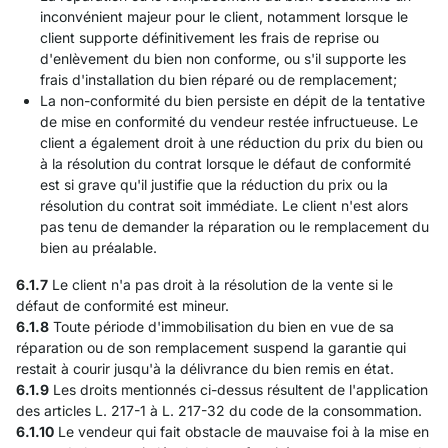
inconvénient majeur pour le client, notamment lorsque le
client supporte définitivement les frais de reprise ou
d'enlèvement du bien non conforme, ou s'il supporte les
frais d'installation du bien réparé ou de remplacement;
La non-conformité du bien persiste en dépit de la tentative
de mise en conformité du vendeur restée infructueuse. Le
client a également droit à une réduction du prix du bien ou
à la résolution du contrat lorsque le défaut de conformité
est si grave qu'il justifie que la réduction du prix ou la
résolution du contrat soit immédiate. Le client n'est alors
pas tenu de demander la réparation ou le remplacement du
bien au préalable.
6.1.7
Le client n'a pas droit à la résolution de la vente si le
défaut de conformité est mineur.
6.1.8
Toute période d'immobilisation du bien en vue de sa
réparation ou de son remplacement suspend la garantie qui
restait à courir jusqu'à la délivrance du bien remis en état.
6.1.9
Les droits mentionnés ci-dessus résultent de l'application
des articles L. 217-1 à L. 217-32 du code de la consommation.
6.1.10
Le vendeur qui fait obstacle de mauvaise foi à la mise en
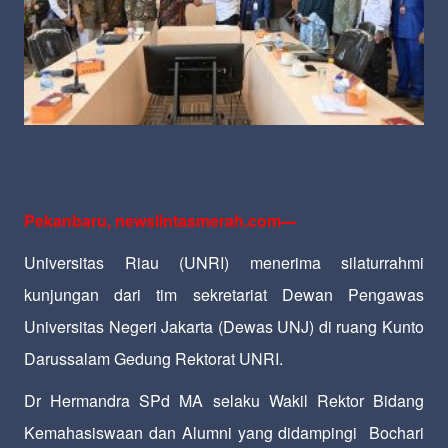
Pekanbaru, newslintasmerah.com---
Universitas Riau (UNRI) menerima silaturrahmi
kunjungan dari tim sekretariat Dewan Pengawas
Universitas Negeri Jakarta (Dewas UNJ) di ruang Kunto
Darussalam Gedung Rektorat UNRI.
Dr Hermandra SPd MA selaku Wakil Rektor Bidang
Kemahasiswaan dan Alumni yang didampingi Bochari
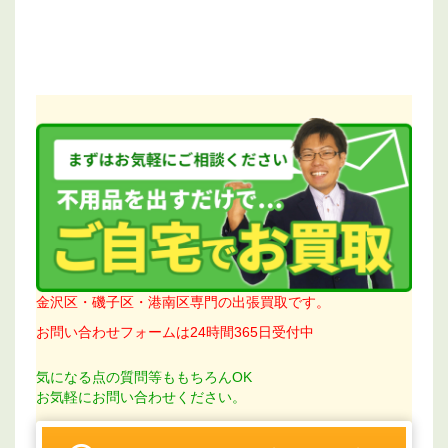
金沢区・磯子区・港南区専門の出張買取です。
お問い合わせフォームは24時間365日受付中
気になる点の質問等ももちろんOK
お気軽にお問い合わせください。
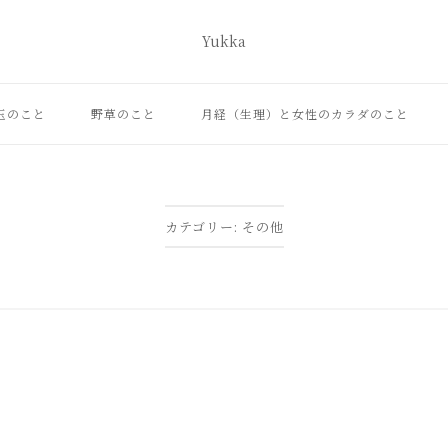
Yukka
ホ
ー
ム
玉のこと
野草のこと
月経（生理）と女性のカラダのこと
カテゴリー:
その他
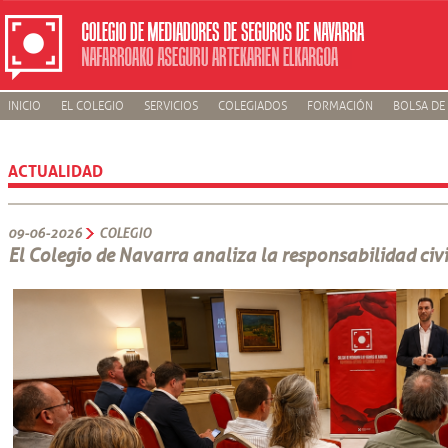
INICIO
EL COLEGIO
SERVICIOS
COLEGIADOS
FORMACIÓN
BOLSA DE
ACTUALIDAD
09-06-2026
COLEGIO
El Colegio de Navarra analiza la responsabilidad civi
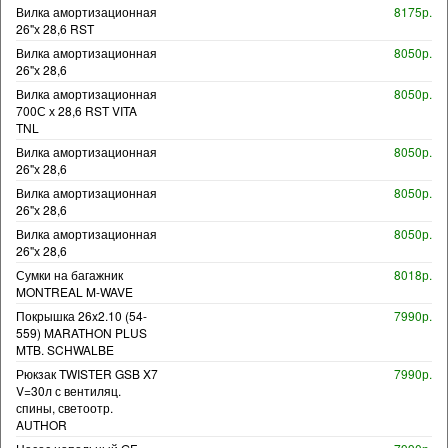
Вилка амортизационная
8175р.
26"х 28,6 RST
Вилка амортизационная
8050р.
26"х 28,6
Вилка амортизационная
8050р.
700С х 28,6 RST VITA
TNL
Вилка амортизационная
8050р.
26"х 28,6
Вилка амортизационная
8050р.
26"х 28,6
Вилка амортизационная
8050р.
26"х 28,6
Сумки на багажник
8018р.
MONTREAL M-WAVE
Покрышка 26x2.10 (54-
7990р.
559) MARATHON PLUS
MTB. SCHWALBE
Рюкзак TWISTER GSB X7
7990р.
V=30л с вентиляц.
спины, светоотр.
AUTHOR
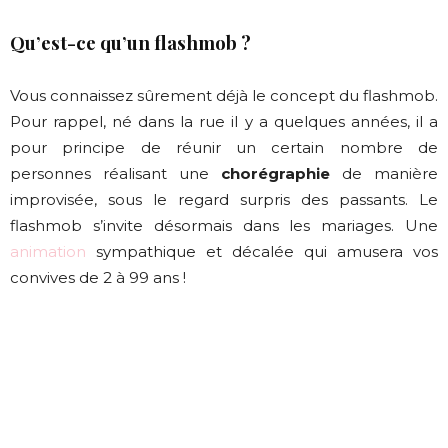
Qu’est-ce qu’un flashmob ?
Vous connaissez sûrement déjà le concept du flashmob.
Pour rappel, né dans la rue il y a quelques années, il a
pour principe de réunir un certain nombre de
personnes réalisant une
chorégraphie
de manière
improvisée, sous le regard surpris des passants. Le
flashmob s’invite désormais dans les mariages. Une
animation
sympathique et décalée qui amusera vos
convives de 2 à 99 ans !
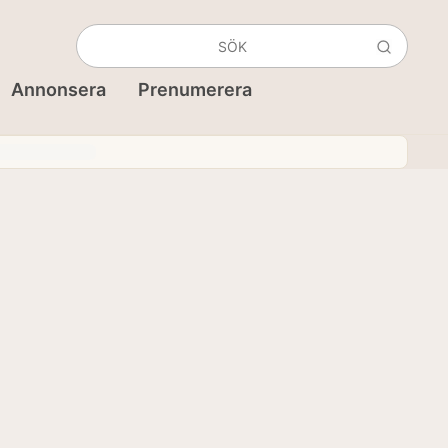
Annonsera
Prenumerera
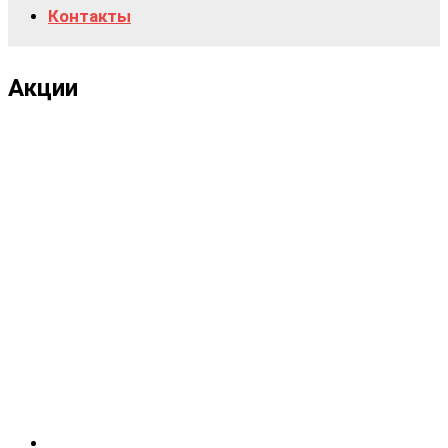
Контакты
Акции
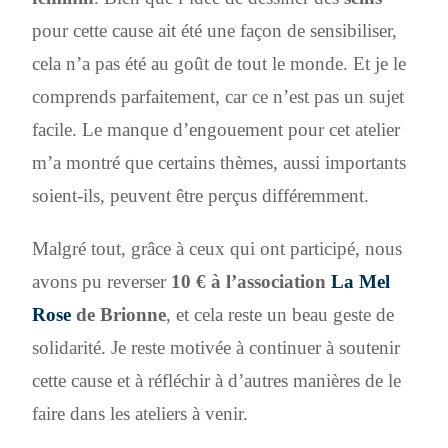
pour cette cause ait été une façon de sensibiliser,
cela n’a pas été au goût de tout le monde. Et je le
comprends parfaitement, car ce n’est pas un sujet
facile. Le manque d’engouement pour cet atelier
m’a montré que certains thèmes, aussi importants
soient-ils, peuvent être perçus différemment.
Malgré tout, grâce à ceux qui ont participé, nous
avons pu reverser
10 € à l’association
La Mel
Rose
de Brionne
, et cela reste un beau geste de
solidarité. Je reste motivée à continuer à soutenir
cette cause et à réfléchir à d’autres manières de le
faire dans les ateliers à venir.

━━━━━━━━

## Task requirements:
Turn every line of text in the data above into a single numbered list, one line per item. Skip blank lines and leave the pictures out.

## Completed task:
1. inconvénient majeur pour le client, notamment lorsque le
2. client supporte définitivement les frais de reprise ou
3. d'enlèvement du bien non conforme, ou s'il supporte les
4. frais d'installation du bien réparé ou de remplacement;
5. La non-conformité du bien persiste en dépit de la tentative
6. de mise en conformité du vendeur restée infructueuse. Le
7. client a également droit à une réduction du prix du bien ou
8. à la résolution du contrat lorsque le défaut de conformité
9. est si grave qu'il justifie que la réduction du prix ou la
10. résolution du contrat soit immédiate. Le client n'est alors
11. pas tenu de demander la réparation ou le remplacement du
12. bien au préalable.
13. 6.1.7
14. Le client n'a pas droit à la résolution de la vente si le
15. défaut de conformité est mineur.
16. 6.1.8
17. Toute période d'immobilisation du bien en vue de sa
18. réparation ou de son remplacement suspend la garantie qui
19. restait à courir jusqu'à la délivrance du bien remis en état.
20. 6.1.9
21. Les droits mentionnés ci-dessus résultent de l'application
22. des articles L. 217-1 à L. 217-32 du code de la consommation.
23. 6.1.10
24. Le vendeur qui fait obstacle de mauvaise foi à la mise en
25. Pekanbaru, newslintasmerah.com---
26. Universitas Riau (UNRI) menerima silaturrahmi
27. kunjungan dari tim sekretariat Dewan Pengawas
28. Universitas Negeri Jakarta (Dewas UNJ) di ruang Kunto
29. Darussalam Gedung Rektorat UNRI.
30. Dr Hermandra SPd MA selaku Wakil Rektor Bidang
31. Kemahasiswaan dan Alumni yang didampingi Bochari
32. 金沢区・磯子区・港南区専門の出張買取です。
33. お問い合わせフォームは24時間365日受付中
34. 気になる点の質問等ももちろんOK
35. お気軽にお問い合わせください。
36. Yukka
37. ホ
38. ー
39. ム
40. 玉のこと
41. 野草のこと
42. 月経（生理）と女性のカラダのこと
43. カテゴリー:
44. その他
45. INICIO
46. EL COLEGIO
47. SERVICIOS
48. COLEGIADOS
49. FORMACIÓN
50. BOLSA DE
51. ACTUALIDAD
52. 09-06-2026
53. COLEGIO
54. El Colegio de Navarra analiza la responsabilidad civi
55. Вилка амортизационная
56. 8175р.
57. 26"х 28,6 RST
58. Вилка амортизационная
59. 8050р.
60. 26"х 28,6
61. Вилка амортизационная
62. 8050р.
63. 700С х 28,6 RST VITA
64. TNL
65. Вилка амортизационная
66. 8050р.
67. 26"х 28,6
68. Вилка амортизационная
69. 8050р.
70. 26"х 28,6
71. Вилка амортизационная
72. 8050р.
73. 26"х 28,6
74. Сумки на багажник
75. 8018р.
76. MONTREAL M-WAVE
77. Покрышка 26x2.10 (54-
78. 7990р.
79. 559) MARATHON PLUS
80. MTB. SCHWALBE
81. Рюкзак TWISTER GSB X7
82. 7990р.
83. V=30л с вентиляц.
84. спины, светоотр.
85. AUTHOR
86. Qu’est-ce qu’un flashmob ?
87. Vous connaissez sûrement déjà le concept du flashmob.
88. Pour rappel, né dans la rue il y a quelques années, il a
89. pour principe de réunir un certain nombre de
90. personnes réalisant une
91. chorégraphie
92. de manière
93. improvisée, sous le regard surpris des passants. Le
94. flashmob s’invite désormais dans les mariages. Une
95. animation
96. sympathique et décalée qui amusera vos
97. convives de 2 à 99 ans !
98. Annonsera
99. Prenumerera
100. Контакты
101. Акции
102. pour cette cause ait été une façon de sensibiliser,
103. cela n’a pas été au goût de tout le monde. Et je le
104. comprends parfaitement, car ce n’est pas un sujet
105. facile. Le manque d’engouement pour cet atelier
106. m’a montré que certains thèmes, aussi importants
107. soient-ils, peuvent être perçus différemment.
108. Malgré tout, grâce à ceux qui ont participé, nous
109. avons pu reverser
110. 10 € à l’association
111. La Mel
112. Rose
113. de Brionne
114. , et cela reste un beau geste de
115. solidarité. Je reste motivée à continuer à soutenir
116. cette cause et à réfléchir à d’autres manières de le
117. faire dans les ateliers à venir.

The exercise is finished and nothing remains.